Das Motto des Gipfeltreffens in Berlin war ambitioniert. Über zwei Tage sollten die mehr als 400 Vertreter der Automobilindustrie über nichts weniger diskutieren als „Die Zukunft der Autobranche“.

Die Automobilwoche, die große Zeitschrift für die gesamte Branche, hatte zu ihrem 10. Kongress eingeladen, in die Hauptstadtrepräsentanz  der Deutschen Telekom. Beim Jubiläums-Treffen ging es vor allem um den gravierenden Paradigmenwechsel, dem sich die Autoindustrie durch die Digitalisierung ausgesetzt sieht.

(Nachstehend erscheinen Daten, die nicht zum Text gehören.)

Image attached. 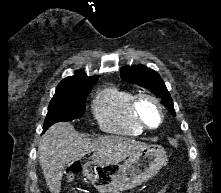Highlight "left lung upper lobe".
Segmentation results:
<instances>
[{
	"label": "left lung upper lobe",
	"mask_w": 221,
	"mask_h": 193,
	"mask_svg": "<svg viewBox=\"0 0 221 193\" xmlns=\"http://www.w3.org/2000/svg\"><path fill=\"white\" fill-rule=\"evenodd\" d=\"M121 78L127 82L145 87L152 91L156 96L162 99L168 111L173 116H176L172 98L157 72L141 65L132 67L127 66L121 69Z\"/></svg>",
	"instance_id": "obj_1"
}]
</instances>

Daimler-Chef Dieter Zetsche mahnte in Berlin, die Automobilindustrie müsse vertraute Pfade verlassen, neue Geschäftsfelder erschließen – also offroad gehen.

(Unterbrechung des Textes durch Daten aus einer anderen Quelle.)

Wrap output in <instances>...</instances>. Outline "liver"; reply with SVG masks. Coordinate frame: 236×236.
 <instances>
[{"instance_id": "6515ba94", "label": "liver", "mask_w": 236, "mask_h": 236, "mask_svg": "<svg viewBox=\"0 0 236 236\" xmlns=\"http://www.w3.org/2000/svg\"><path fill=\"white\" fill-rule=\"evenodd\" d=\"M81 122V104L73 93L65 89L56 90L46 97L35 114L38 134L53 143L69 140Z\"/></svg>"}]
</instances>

20161121_Video_Autoindustrie-geht-offroad

Dass die Digitalisierung die Branche vor große Herausforderungen stellt, war beim zweitägigen Kongress in Berlin unumstritten, allerdings gab es unterschiedliche Einschätzungen hinsichtlich der Auswirkungen.

Werden Autohersteller zu Mobilitätsdienstleistern? Oder werden Konnektivitätsgiganten wie Google die klassische Automobilindustrie verdrängen? Für die Vertreter der Autoindustrie ist zweiteres nicht denkbar, allerdings gab es vereinzelt kritische Stimmen.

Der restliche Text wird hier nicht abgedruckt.